I am using a mask based on comparison:
def combine_images(target, x, y):
diff1 = torch.abs(target - x)
diff2 = torch.abs(target - y)
mask = (diff1 < diff2).float()
target_new = x * mask + y * (1 - mask)
My question is that is this function differentiable since it includes a type conversion
I just have a try on it with random tensors, it works.
In all these tensors, only mask with
Thanks. I have tried with
x = torch.tensor([0.0, 1.0], requires_grad=True)
y = torch.tensor([0.5, 0.5], requires_grad=True)
mask = (x < y).float()
z = (x * mask + y * (1 - mask) * 10).sum()
In : x.grad
Out: tensor([1., 0.])
In : y.grad
Out: tensor([ 0., 10.])
It seems it is working and the result looks reasonable for this trivial case. Not sure if it applies to general cases.
Type conversions are “differentiable” as can be seen in this dummy mixed-precision example:
x = torch.randn(1, 10, dtype=torch.float16, device='cuda')
w1 = torch.randn(10, 1, requires_grad=True, dtype=torch.float16, device='cuda')
w2 = torch.randn(1, 1, requires_grad=True, dtype=torch.float32, device='cuda')
output = torch.matmul(x, w1)
output = output.float()
output = torch.matmul(output, w2)
loss = (output - torch.randn(1, 1, dtype=torch.float32, device='cuda'))**2
As you can see, I’m starting with
float16 input and parameters, and convert them to
float32 later, which just works fine, as Autograd just transforms the gradients back to the appropriate type.
long it seems like the operation does not have a
grad_fn. So is there any way to still use Autograd when the type conversion is to
No, integral tensors cannot have gradient, only floating-point tensors can.
The underlying reason is that integral-valued functions are not mathematically meaningfully differentiable (ie they might be (locally) constant, but that’s it).

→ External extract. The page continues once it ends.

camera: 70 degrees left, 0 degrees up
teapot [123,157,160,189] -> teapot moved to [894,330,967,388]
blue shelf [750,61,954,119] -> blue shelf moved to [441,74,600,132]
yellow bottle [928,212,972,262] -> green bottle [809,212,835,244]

Right, I see! Thanks for the clarification.
Slightly off-topic question then - inside a training loss, I need to access the values of a tensor [
y_true] by indices. The other tensor [
y_pred] which consists of the indices, is of type
float and has
float values. Since I need to compute the gradient, is there any way to access values of
y_true, without rounding
y_pred (would like to avoid this due to its zero gradient output almost everywhere) and then doing the type conversion of it to
long? Please note that it is not possible to do any interpolation in
y_true in this context. A minimal example of the said loss function is as following -
def trainloss(y_pred, y_true):
#y_pred is of shape [100,2], y_true is of shape [64,64]
idx = torch.round(y_pred)
idx = idx.long()
loss = y_true[idx[:,0],idx[:,1]]
loss = torch.max(loss)
We would likely want to think about what the derivative should be mathematically before we look at the implementation. What should happen to y_pred relative to loss? You write that no interpolation is possible, but so if y_pred had some gradient that causes the rounding to decrement idx by one from one step to the other, then you end up with
y_true[old_idx[:, 0] - 1, old_idx[:, 1]. This would suggest that if that is smaller than that
y_pred[:, 0] should have a positive gradient. (Leaving aside the batch thing…)

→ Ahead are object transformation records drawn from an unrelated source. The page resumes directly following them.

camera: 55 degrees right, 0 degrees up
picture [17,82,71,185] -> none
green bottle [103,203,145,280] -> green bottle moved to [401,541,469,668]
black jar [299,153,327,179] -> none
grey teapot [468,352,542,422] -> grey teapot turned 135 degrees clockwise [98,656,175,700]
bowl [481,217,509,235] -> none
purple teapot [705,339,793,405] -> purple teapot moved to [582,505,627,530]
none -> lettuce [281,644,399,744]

One variant where you try to avoid needing to differentiating y_pred is the REINFORCE algorithm in RL. Essentially, when y_pred is a sample from a probability distribution, you can still say the probability of y_pred should go up if the loss is small (“success”) or down if it is large (“failure”).

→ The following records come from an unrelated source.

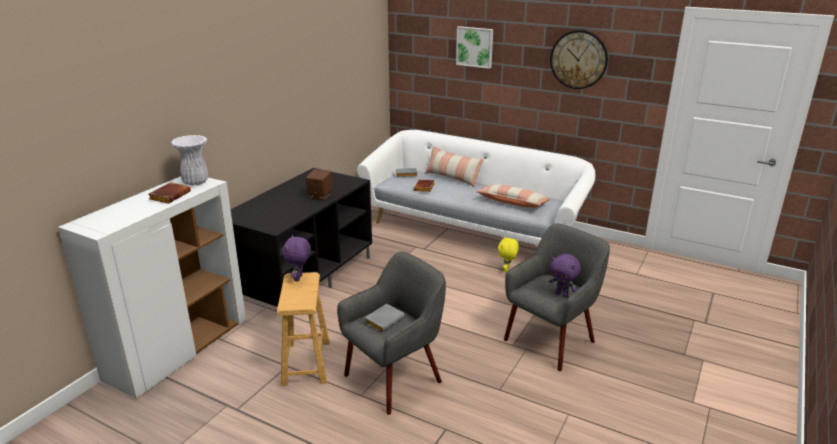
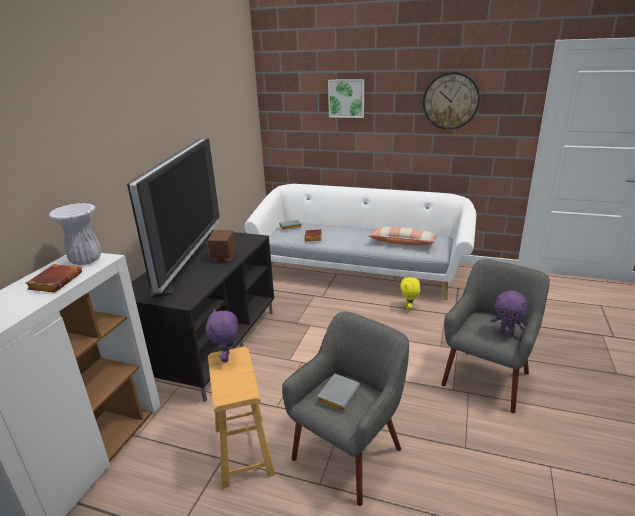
camera: 10 degrees left, 0 degrees up
pillow [424,146,484,188] -> none
none -> television [127,138,220,298]

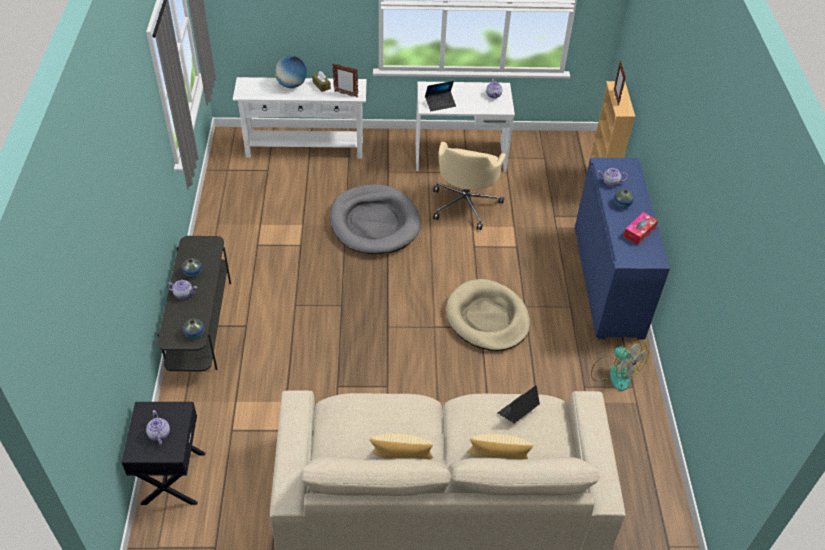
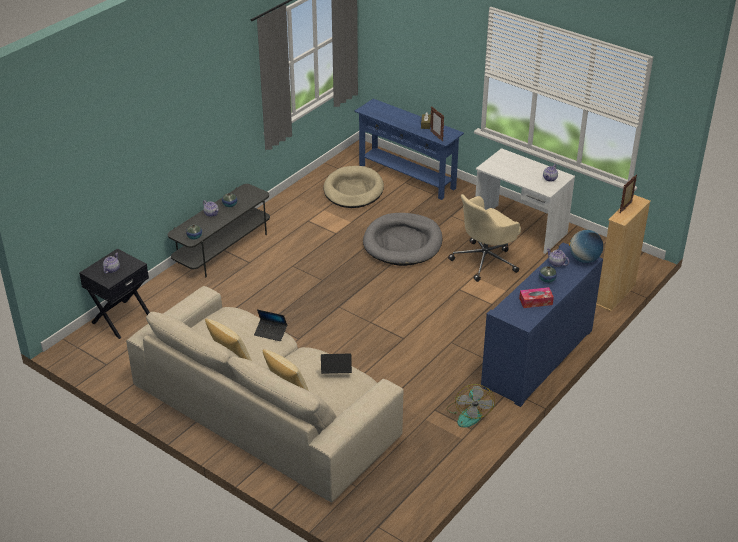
camera: 40 degrees right, 10 degrees down
white console table [232,77,367,159] -> blue console table [354,99,464,200]
globe [275,56,307,88] -> globe moved to [569,230,603,263]
laptop [425,81,456,111] -> laptop moved to [254,309,287,341]
beige dog bed [446,279,530,351] -> beige dog bed moved to [324,166,384,208]

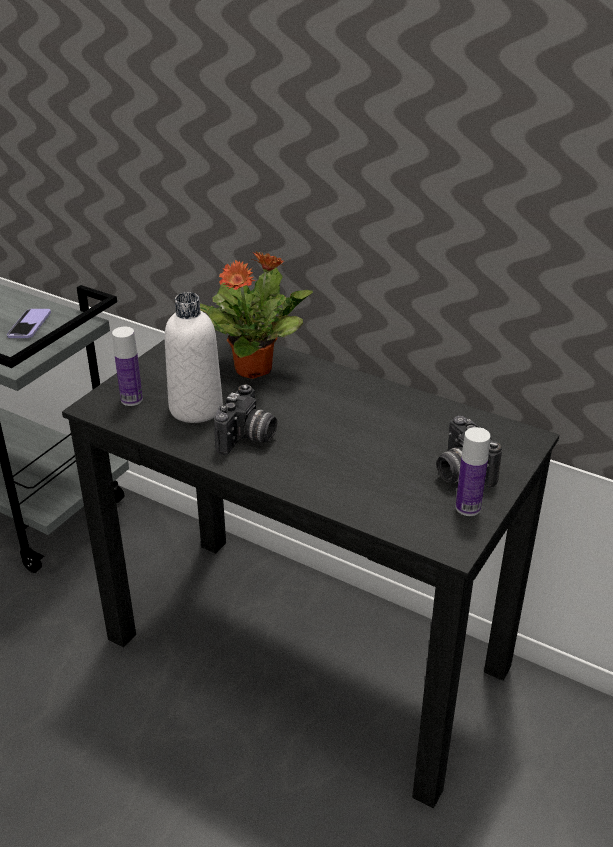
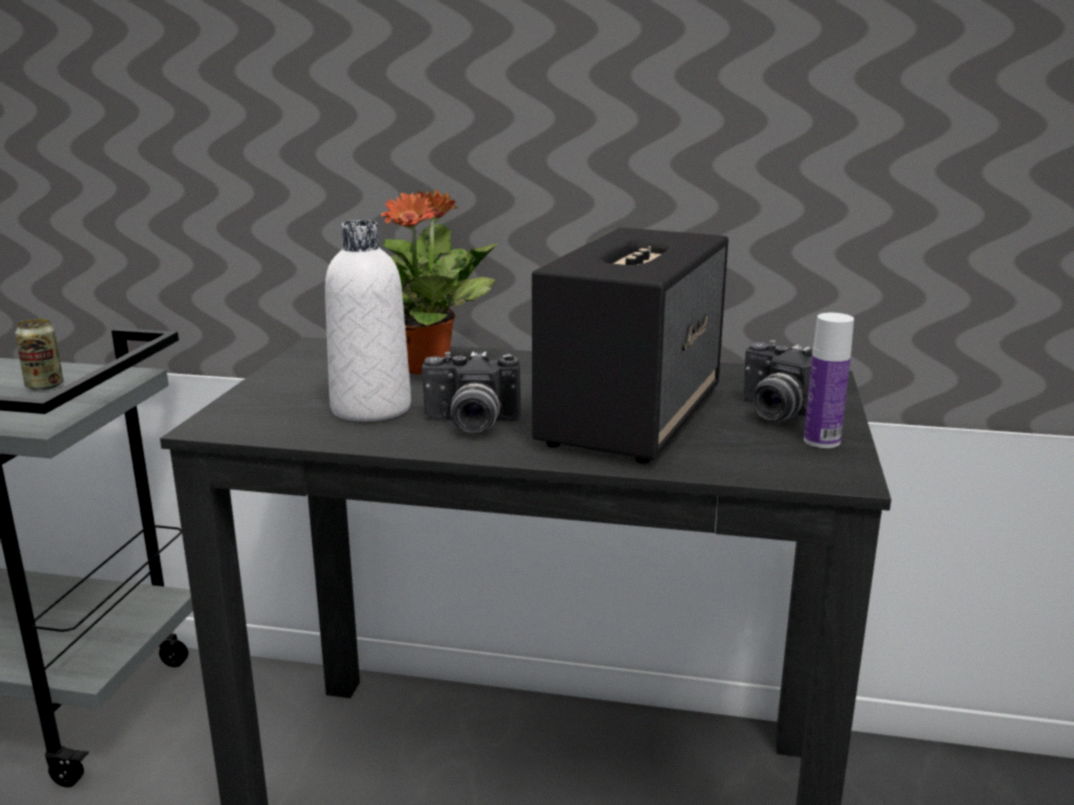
camera: 20 degrees left, 15 degrees down
phone [7,309,51,338] -> can [15,319,63,390]
bottle [112,327,143,406] -> none
camera [214,384,277,455] -> camera turned 90 degrees clockwise [422,352,521,434]
none -> speaker [532,227,728,464]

Thanks for the reply. Sorry, I should have been more precise. By saying ’ it is not possible to do any interpolation in
y_true', I meant that it is not possible to generate values of
y_true at fractional indices by interpolation, such as
y_true[3.5,4.5]. That is why the rounding is needed. So in a nutshell, I was wondering on how to compute the loss with a list (
y_pred) of fractional indices. But I am guessing this is getting away from the topic of discussion in this post, I might make a separate post then.